Data for review

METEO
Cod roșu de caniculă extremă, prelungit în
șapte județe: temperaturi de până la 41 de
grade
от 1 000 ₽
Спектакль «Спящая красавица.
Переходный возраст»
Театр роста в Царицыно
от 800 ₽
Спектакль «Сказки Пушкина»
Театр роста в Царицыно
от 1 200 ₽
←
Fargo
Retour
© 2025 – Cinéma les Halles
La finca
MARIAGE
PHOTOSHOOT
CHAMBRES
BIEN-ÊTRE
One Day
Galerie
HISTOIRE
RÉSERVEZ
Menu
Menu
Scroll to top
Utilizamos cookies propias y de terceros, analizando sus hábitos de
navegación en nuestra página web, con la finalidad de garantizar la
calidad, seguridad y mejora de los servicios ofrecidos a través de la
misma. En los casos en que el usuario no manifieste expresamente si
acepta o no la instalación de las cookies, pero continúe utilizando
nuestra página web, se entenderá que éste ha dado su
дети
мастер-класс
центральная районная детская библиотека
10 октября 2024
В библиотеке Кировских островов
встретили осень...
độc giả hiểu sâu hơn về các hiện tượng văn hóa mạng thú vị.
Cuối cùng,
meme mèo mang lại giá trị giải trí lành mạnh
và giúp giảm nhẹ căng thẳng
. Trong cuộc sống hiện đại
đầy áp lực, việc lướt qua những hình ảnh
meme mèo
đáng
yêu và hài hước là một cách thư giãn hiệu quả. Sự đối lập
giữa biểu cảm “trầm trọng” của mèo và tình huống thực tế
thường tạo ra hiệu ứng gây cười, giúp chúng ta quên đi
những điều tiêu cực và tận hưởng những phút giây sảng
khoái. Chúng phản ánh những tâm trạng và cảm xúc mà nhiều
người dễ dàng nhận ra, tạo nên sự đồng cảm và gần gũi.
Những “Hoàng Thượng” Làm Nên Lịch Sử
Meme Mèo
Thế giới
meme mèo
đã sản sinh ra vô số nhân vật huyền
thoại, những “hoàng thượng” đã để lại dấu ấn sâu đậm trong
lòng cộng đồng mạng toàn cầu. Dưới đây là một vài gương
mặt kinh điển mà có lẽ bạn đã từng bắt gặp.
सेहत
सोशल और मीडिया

What you should do
State how many lines in the material above contain the word "nuestra". Give only the number.

The completed task
2